What the task asks>
Starting at the first entry and ending with the line that contains "Reading left to right, extract", rewrite these lines with every "series" changed to "line" and nothing else altered.

+--

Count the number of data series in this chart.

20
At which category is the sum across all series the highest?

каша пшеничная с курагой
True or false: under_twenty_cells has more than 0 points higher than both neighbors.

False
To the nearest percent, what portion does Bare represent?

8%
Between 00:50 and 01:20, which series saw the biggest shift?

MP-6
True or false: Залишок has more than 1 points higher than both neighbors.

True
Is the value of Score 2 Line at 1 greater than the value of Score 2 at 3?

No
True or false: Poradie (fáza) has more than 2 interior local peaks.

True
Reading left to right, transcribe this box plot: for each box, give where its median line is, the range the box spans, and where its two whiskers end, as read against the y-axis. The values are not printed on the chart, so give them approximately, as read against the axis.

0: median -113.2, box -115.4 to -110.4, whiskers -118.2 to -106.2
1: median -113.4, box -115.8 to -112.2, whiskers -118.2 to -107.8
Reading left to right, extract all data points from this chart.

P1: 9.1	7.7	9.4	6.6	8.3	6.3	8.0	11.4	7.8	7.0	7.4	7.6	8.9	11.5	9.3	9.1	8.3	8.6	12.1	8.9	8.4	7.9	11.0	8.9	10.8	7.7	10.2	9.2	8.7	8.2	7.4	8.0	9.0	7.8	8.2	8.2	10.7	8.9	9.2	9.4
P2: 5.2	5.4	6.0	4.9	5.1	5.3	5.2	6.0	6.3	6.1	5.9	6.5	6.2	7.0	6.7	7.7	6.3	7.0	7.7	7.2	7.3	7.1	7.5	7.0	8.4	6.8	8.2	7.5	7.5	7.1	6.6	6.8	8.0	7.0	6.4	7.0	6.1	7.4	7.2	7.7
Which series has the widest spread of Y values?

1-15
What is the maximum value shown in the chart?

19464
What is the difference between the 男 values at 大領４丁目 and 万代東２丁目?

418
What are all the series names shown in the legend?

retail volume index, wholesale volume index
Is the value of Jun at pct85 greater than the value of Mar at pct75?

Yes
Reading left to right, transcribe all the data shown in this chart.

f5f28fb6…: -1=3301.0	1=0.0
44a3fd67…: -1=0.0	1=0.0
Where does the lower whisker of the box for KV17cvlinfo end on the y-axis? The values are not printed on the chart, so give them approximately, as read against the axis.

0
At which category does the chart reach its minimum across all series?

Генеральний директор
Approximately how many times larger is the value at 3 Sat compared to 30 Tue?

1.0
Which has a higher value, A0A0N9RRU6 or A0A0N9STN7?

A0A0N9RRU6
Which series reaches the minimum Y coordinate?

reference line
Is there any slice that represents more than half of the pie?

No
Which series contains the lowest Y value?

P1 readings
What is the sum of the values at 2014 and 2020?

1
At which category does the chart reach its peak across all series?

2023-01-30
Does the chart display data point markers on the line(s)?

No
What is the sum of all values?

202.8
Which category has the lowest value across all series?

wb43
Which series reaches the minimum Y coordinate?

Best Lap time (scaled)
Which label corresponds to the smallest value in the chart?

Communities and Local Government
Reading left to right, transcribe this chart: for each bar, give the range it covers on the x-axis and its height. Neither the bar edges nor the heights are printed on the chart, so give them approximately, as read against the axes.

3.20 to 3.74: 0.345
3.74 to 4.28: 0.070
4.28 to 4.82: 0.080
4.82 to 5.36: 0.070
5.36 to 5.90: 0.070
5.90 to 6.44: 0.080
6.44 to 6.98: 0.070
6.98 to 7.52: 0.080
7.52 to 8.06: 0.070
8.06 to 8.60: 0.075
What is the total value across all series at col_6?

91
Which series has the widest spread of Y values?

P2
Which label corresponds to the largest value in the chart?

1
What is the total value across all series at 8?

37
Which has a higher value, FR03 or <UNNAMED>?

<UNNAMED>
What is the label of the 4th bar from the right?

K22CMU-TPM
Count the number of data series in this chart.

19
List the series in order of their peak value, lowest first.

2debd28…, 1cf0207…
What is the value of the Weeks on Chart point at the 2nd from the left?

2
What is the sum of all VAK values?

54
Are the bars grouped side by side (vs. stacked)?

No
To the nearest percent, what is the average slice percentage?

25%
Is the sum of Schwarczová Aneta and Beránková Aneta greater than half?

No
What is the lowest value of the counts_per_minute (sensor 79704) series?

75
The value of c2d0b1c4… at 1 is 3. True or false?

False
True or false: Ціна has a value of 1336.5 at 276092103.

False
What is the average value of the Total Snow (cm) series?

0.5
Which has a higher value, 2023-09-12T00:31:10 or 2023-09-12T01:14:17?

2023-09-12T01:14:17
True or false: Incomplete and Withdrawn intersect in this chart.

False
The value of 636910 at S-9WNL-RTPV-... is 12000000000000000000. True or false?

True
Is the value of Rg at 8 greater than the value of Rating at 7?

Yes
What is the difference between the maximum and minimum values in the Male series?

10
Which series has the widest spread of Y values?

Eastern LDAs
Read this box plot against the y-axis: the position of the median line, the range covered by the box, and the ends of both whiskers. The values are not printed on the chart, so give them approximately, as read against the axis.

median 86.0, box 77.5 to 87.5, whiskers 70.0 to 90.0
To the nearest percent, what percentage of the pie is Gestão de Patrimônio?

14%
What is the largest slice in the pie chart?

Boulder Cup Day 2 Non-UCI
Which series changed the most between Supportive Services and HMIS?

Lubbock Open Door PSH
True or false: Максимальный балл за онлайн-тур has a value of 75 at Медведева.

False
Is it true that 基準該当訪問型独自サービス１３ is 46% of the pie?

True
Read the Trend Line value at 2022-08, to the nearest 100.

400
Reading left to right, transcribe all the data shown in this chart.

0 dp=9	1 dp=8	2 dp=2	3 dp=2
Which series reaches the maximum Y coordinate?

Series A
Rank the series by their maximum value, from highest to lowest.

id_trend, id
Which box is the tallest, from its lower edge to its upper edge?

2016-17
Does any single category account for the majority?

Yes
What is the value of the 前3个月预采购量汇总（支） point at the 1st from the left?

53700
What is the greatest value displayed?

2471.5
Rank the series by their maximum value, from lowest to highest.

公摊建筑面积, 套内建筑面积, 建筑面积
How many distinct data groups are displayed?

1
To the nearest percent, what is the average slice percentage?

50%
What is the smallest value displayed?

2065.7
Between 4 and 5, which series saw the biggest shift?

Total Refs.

+--

Result for this task>
Count the number of data line in this chart.

20
At which category is the sum across all line the highest?

каша пшеничная с курагой
True or false: under_twenty_cells has more than 0 points higher than both neighbors.

False
To the nearest percent, what portion does Bare represent?

8%
Between 00:50 and 01:20, which line saw the biggest shift?

MP-6
True or false: Залишок has more than 1 points higher than both neighbors.

True
Is the value of Score 2 Line at 1 greater than the value of Score 2 at 3?

No
True or false: Poradie (fáza) has more than 2 interior local peaks.

True
Reading left to right, transcribe this box plot: for each box, give where its median line is, the range the box spans, and where its two whiskers end, as read against the y-axis. The values are not printed on the chart, so give them approximately, as read against the axis.

0: median -113.2, box -115.4 to -110.4, whiskers -118.2 to -106.2
1: median -113.4, box -115.8 to -112.2, whiskers -118.2 to -107.8
Reading left to right, extract all data points from this chart.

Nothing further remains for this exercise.